## How to complete this task
Take the lines below from the one with "l ihrer wirtschaftlichen Aktivitätausüben." through the one with "fortalecendo sua fé e sua relação com Deus." and retype them exactly. Include nothing else, and no pictures.

## Material for the task
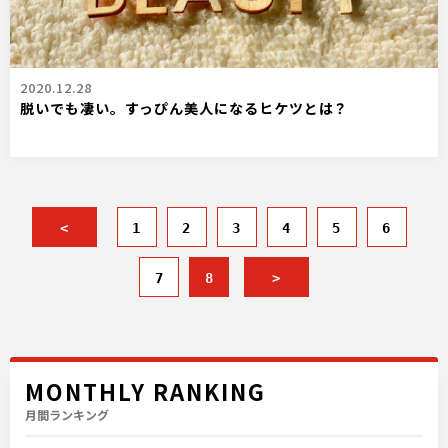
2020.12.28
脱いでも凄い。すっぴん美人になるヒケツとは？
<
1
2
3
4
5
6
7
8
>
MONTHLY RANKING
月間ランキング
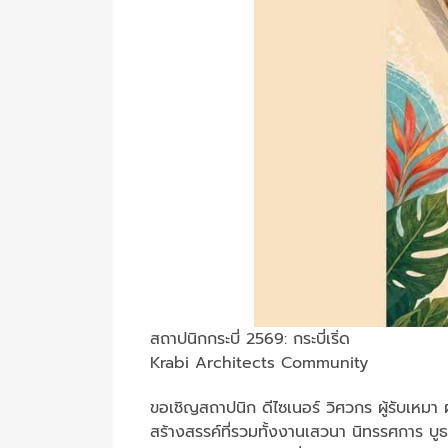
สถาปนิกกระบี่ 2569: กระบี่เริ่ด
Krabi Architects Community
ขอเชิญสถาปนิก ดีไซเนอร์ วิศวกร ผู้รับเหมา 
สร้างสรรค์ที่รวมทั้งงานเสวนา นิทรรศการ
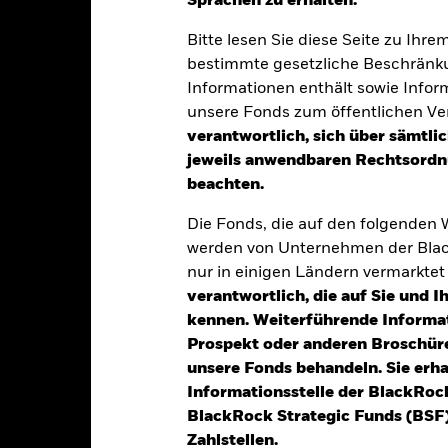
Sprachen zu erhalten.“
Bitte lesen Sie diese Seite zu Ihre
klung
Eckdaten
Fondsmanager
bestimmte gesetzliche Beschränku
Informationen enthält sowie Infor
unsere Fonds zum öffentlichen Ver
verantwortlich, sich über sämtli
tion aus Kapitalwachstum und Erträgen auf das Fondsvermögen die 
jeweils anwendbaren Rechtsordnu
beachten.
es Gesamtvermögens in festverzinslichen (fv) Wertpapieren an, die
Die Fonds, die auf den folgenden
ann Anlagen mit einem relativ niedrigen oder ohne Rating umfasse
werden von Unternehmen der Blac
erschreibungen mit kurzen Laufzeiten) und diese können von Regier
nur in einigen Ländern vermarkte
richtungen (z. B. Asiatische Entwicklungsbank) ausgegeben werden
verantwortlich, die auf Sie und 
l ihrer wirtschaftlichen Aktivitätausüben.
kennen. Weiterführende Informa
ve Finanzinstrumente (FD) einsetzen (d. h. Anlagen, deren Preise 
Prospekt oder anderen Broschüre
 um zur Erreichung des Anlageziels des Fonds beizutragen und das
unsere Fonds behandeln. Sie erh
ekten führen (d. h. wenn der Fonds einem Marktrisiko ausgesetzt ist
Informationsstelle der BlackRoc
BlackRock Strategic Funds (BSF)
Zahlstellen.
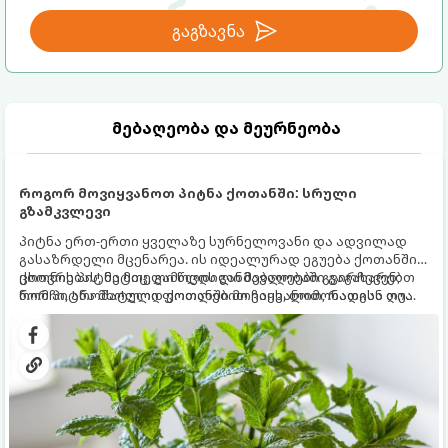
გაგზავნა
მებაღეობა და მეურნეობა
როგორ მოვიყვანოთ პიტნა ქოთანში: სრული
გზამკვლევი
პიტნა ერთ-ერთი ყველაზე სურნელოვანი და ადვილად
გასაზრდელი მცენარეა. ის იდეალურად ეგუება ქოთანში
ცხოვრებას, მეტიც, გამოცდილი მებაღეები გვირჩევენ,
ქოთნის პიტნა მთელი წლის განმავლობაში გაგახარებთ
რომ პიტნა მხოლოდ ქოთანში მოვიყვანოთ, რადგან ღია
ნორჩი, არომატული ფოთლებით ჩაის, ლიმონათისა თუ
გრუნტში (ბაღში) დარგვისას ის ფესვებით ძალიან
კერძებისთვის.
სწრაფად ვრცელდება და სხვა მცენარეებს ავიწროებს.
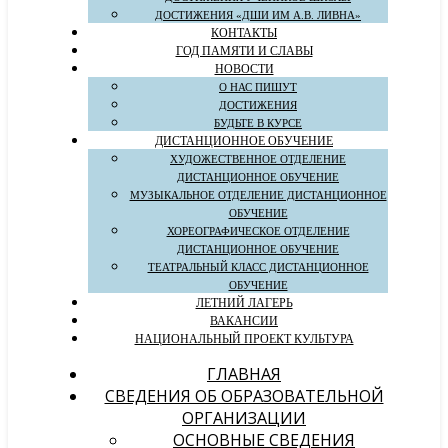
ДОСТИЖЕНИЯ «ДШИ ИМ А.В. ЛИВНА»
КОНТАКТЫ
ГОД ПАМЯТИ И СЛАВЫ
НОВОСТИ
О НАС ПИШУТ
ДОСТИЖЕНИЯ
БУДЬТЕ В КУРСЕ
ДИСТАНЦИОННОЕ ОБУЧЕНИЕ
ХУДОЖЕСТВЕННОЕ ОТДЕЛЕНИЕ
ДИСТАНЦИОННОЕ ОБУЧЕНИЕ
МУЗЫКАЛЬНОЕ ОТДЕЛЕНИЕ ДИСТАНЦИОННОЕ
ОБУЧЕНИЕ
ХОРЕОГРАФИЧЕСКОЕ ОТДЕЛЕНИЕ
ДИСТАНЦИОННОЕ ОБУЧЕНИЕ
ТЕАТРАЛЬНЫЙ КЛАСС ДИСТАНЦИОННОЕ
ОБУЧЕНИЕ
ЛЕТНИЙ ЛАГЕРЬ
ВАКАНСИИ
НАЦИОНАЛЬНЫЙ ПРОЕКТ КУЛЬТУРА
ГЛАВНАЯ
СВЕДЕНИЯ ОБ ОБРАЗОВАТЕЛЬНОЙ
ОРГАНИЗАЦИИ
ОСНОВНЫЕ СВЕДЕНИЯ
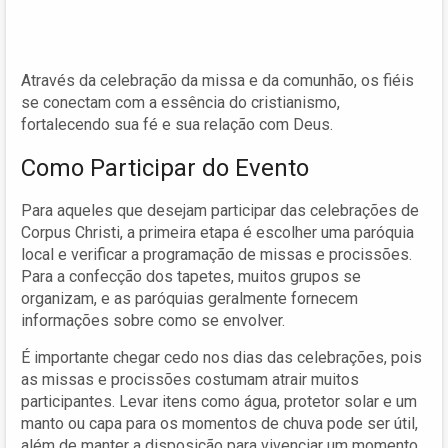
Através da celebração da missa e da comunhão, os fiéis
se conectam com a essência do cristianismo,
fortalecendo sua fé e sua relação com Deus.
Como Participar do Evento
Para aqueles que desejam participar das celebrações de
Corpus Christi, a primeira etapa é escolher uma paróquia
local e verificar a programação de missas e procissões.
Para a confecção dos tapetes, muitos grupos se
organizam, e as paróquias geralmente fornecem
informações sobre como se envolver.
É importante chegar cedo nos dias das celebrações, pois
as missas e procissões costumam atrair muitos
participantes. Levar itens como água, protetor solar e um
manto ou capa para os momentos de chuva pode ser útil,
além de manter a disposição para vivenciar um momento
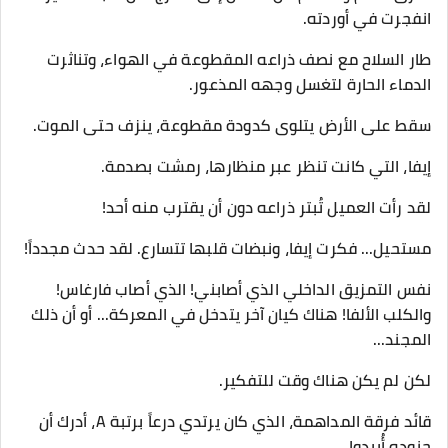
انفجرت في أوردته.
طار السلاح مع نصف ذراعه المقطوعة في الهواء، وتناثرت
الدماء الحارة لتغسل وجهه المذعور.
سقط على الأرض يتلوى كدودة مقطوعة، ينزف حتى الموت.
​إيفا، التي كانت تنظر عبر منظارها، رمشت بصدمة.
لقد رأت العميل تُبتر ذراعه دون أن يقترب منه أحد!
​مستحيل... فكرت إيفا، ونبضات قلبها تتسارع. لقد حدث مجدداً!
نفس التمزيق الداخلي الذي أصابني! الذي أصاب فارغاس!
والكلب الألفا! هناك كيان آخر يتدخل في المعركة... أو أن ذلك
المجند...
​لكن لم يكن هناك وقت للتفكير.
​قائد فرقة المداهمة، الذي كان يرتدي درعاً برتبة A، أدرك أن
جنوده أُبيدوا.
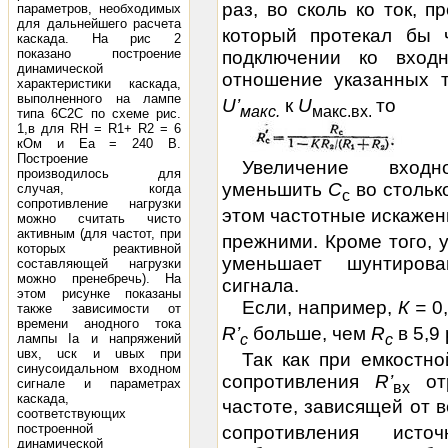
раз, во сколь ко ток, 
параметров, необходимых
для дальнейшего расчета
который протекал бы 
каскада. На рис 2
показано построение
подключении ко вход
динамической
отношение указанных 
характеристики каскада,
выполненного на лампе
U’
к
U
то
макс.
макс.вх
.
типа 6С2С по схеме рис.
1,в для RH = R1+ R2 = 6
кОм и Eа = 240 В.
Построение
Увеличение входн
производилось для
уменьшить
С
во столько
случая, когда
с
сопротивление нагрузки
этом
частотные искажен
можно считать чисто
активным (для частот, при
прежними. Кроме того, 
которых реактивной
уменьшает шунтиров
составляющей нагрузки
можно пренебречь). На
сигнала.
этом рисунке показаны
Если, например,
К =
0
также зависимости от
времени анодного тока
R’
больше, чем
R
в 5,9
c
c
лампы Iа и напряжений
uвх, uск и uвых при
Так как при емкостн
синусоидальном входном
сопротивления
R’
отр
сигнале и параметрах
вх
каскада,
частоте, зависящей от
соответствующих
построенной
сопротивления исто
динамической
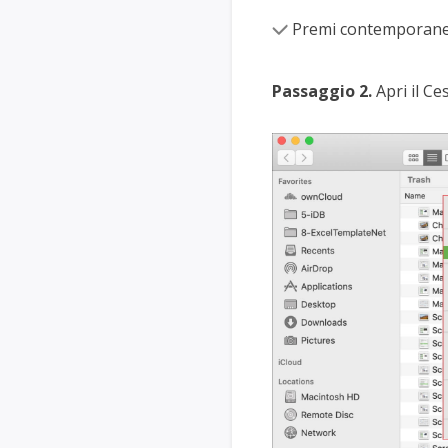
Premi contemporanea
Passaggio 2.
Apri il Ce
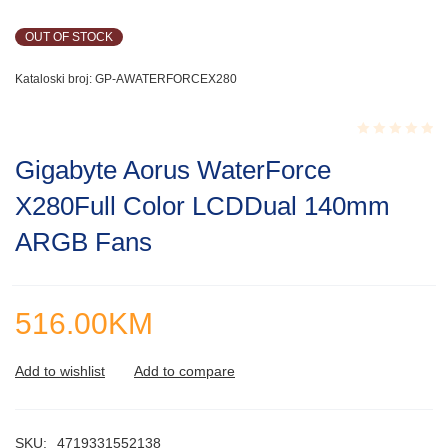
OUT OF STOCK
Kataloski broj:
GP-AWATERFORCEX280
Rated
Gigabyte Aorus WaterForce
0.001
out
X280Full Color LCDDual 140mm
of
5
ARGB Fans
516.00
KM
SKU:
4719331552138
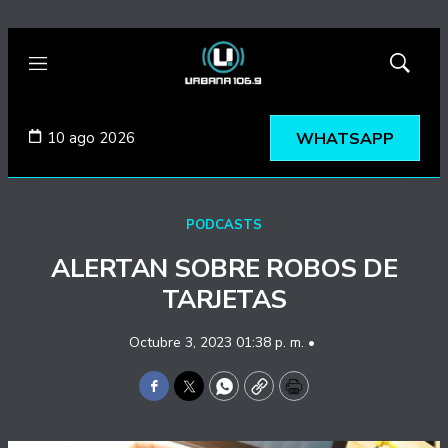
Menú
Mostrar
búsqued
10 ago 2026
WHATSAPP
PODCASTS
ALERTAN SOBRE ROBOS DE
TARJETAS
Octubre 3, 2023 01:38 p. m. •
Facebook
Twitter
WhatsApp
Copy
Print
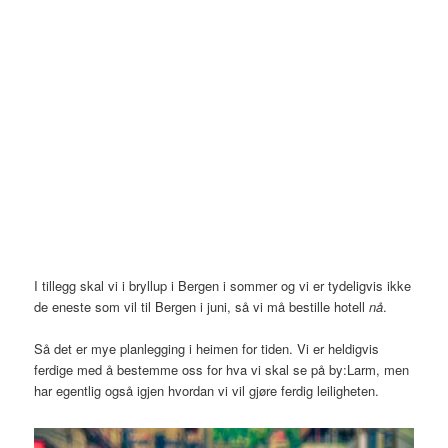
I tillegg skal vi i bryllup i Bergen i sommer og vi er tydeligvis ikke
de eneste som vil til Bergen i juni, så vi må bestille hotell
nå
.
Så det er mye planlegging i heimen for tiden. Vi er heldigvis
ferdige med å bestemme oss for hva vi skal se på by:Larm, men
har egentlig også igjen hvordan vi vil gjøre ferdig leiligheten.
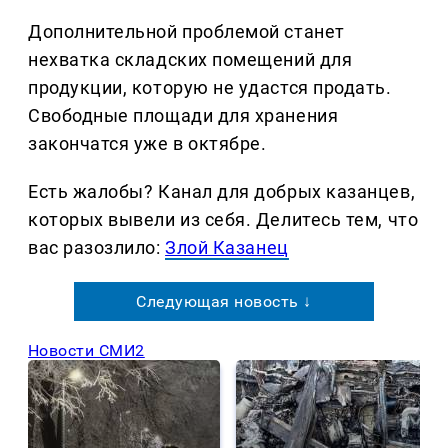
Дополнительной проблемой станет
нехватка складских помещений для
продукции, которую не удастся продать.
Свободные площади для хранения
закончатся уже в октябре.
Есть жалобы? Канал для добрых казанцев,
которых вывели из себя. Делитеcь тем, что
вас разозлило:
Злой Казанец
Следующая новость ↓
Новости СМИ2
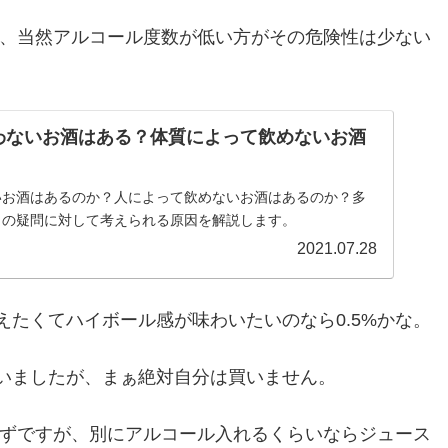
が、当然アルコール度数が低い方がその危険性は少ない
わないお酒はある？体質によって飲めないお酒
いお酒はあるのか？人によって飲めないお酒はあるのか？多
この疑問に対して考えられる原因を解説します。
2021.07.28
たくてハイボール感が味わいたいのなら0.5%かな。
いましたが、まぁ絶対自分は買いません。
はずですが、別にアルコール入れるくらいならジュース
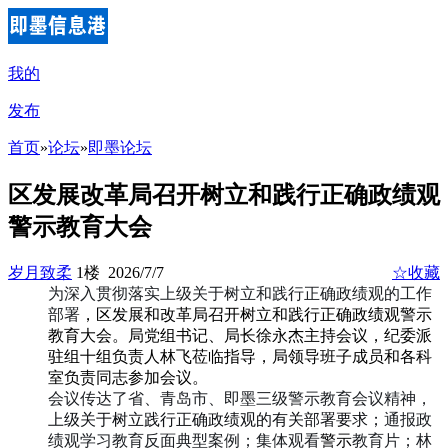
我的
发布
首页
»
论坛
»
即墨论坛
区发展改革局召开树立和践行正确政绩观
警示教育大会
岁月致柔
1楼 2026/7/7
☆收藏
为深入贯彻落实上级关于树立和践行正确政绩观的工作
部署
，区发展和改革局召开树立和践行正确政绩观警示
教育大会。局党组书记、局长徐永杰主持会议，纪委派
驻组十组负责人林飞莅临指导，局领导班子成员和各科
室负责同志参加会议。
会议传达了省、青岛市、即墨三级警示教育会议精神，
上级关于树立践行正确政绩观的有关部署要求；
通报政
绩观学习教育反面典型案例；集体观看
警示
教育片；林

## Answer to this task
l ihrer wirtschaftlichen Aktivitätausüben.
kennen. Weiterführende Informa
ve Finanzinstrumente (FD) einsetzen (d. h. Anlagen, deren Preise 
Prospekt oder anderen Broschüre
 um zur Erreichung des Anlageziels des Fonds beizutragen und das
unsere Fonds behandeln. Sie erh
ekten führen (d. h. wenn der Fonds einem Marktrisiko ausgesetzt ist
Informationsstelle der BlackRoc
BlackRock Strategic Funds (BSF)
Zahlstellen.
გაგზავნა
მებაღეობა და მეურნეობა
როგორ მოვიყვანოთ პიტნა ქოთანში: სრული
გზამკვლევი
პიტნა ერთ-ერთი ყველაზე სურნელოვანი და ადვილად
გასაზრდელი მცენარეა. ის იდეალურად ეგუება ქოთანში
ცხოვრებას, მეტიც, გამოცდილი მებაღეები გვირჩევენ,
ქოთნის პიტნა მთელი წლის განმავლობაში გაგახარებთ
რომ პიტნა მხოლოდ ქოთანში მოვიყვანოთ, რადგან ღია
ნორჩი, არომატული ფოთლებით ჩაის, ლიმონათისა თუ
გრუნტში (ბაღში) დარგვისას ის ფესვებით ძალიან
კერძებისთვის.
სწრაფად ვრცელდება და სხვა მცენარეებს ავიწროებს.
ДОСТИЖЕНИЯ «ДШИ ИМ А.В. ЛИВНА»
КОНТАКТЫ
ГОД ПАМЯТИ И СЛАВЫ
НОВОСТИ
О НАС ПИШУТ
ДОСТИЖЕНИЯ
БУДЬТЕ В КУРСЕ
ДИСТАНЦИОННОЕ ОБУЧЕНИЕ
ХУДОЖЕСТВЕННОЕ ОТДЕЛЕНИЕ
ДИСТАНЦИОННОЕ ОБУЧЕНИЕ
МУЗЫКАЛЬНОЕ ОТДЕЛЕНИЕ ДИСТАНЦИОННОЕ
ОБУЧЕНИЕ
ХОРЕОГРАФИЧЕСКОЕ ОТДЕЛЕНИЕ
ДИСТАНЦИОННОЕ ОБУЧЕНИЕ
ТЕАТРАЛЬНЫЙ КЛАСС ДИСТАНЦИОННОЕ
ОБУЧЕНИЕ
ЛЕТНИЙ ЛАГЕРЬ
ВАКАНСИИ
НАЦИОНАЛЬНЫЙ ПРОЕКТ КУЛЬТУРА
ГЛАВНАЯ
СВЕДЕНИЯ ОБ ОБРАЗОВАТЕЛЬНОЙ
ОРГАНИЗАЦИИ
ОСНОВНЫЕ СВЕДЕНИЯ
Através da celebração da missa e da comunhão, os fiéis
se conectam com a essência do cristianismo,
fortalecendo sua fé e sua relação com Deus.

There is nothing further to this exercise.